The Sheriff-Substitute ( Guthrie) pronounced this interlocutor—“Finds that by agreement, dated 18th December 1876, the defender guaranteed to the creditors of Todd & M'Laren, drapers, Lanark, to the extent of £135, that James S. M'Laren would pay the last instalment of a composition of fifteen shillings per pound to them, due upon 15th December 1877: Finds that James S. M'Laren failed to pay the instalments of the said composition, and that consequently his estates were sequestrated on August 24, 1877: Finds that the last instalment of said composition is still unpaid; and that the sum sued for is the proportion of the pursuers ‘share thereof corresponding to the said sum of £135: Finds that the defender has failed to instruct any fault or omission on the part of the pursuers of such a nature as to discharge him from his liability under the said guarantee: Therefore repels the defences and decerns as craved,“Ste. With this note—… … “The guarantee is in favour of the creditors' of a party named, and I think it does not fall within the terms or the intention of the statute anent blank writs. There is a description of the grantees in which constat de personis, and that is all that the law requires—Ersk. iii., 2–6.”
The Sheriff ( Clark) adhered on appeal.
The defender appealed to the Court of Session, and argued—The cautionary obligation founded on was not addressed to anyone. The party entitled to found on such an obligation must be named in it. Or if there were a number of such persons, a trustee for them must at least be named. The Mercantile Law Amendment Act, which made it indispensable that cautionary obligations should be in writing, clearly implied that the person to whom the obligation was given should be named. The cases on this subject under the corresponding section of the English Statute of Frauds were therefore applicable Williams v.
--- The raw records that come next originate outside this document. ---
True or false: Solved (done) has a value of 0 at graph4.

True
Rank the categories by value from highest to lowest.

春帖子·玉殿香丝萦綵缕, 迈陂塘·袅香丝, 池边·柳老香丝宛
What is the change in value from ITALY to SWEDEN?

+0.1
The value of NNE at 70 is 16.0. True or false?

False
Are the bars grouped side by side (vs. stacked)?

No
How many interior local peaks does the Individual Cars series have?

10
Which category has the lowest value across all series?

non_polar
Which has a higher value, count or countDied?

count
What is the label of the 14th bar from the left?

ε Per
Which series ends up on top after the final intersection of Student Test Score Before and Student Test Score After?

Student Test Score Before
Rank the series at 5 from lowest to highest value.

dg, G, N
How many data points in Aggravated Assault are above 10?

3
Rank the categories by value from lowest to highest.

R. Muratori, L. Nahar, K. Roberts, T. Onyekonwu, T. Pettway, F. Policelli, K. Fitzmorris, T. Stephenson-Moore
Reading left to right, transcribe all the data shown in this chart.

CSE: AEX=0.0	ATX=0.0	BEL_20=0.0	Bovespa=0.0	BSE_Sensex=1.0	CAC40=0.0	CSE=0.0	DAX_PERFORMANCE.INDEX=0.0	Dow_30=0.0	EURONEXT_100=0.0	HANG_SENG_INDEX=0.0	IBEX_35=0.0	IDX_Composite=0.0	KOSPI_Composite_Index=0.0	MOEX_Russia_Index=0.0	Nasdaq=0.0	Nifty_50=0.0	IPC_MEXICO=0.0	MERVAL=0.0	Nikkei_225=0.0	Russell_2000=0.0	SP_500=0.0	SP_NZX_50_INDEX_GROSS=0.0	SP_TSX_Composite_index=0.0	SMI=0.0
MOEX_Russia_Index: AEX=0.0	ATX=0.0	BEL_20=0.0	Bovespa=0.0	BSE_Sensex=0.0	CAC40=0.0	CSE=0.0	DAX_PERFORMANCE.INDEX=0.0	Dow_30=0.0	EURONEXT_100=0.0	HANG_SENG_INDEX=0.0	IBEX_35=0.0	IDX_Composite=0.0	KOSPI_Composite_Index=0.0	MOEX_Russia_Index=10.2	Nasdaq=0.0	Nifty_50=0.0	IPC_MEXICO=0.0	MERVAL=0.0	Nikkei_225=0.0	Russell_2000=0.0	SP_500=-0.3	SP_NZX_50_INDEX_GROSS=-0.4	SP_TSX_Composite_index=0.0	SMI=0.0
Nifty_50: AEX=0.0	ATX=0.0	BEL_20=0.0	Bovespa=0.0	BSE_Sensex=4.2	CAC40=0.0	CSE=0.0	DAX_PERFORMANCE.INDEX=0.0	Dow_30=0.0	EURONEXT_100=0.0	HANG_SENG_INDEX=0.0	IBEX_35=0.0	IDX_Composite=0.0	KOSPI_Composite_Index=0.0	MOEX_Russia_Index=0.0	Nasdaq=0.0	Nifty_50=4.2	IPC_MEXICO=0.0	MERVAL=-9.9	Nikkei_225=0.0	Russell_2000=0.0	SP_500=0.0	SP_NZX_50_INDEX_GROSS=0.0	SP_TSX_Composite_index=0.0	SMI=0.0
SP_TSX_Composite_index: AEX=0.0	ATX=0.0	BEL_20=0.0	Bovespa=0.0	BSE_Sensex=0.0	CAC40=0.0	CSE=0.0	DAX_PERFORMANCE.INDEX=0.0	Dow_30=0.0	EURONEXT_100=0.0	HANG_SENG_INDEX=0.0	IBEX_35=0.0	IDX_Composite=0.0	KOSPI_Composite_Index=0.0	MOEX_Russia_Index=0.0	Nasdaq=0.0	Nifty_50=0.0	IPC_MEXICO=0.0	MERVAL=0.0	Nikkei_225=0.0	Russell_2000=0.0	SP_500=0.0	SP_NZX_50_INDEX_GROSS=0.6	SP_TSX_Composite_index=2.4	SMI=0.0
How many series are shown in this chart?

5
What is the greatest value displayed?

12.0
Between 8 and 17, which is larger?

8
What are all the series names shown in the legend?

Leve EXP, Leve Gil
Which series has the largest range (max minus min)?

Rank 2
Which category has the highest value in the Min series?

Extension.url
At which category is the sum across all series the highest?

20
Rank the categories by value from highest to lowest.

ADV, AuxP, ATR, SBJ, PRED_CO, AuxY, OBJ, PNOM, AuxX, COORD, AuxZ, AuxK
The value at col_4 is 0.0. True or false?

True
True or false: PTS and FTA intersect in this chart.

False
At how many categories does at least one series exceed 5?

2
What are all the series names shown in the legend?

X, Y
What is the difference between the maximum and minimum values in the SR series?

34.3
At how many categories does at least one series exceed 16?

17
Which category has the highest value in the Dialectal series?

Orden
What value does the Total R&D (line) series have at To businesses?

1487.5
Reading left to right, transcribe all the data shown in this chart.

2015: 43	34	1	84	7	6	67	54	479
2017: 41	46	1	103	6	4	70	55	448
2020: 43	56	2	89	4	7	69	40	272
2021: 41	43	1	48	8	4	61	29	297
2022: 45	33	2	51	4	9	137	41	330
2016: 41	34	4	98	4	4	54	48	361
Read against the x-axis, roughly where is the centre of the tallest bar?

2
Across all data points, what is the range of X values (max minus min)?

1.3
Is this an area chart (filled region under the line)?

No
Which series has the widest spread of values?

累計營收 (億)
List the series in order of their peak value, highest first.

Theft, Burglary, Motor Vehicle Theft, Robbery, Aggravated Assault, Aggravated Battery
Lake, 2 Ellis and Ellis, 349; Duncan's Trustees v. Shand, July 19, 1872, 10 Macph. 984 (opinions of Lords Neaves and Benholme); Act 1696 c. 25; Act 19 and 20 Vict. c. 60; Mercantile Law Amendment Act (Scotland) 1856; Ersk. iii.2–6. The evidence showed that the debtor had not been so well looked after by the creditors as they had undertaken to do by the clause in the obligation (assuming it to be a good obligation), which related to fortnightly payments. That was a stipulation inserted in the defender's interest.
The pursuers' counsel was not called on.
At advising—
As to the appellant's second point, I am unable to read the obligation as imposing on the creditors the duty which it is said was laid upon them. I am for adhering to the judgment of the Sheriffs.
The Court adhered.
Counsel for Appellant— Campbell Smith— Rhind. Agent— W. Officer, S.S.C.
Counsel for Respondents— Ure. Agents— Cairns, M'Intosh, & Morton, W. S.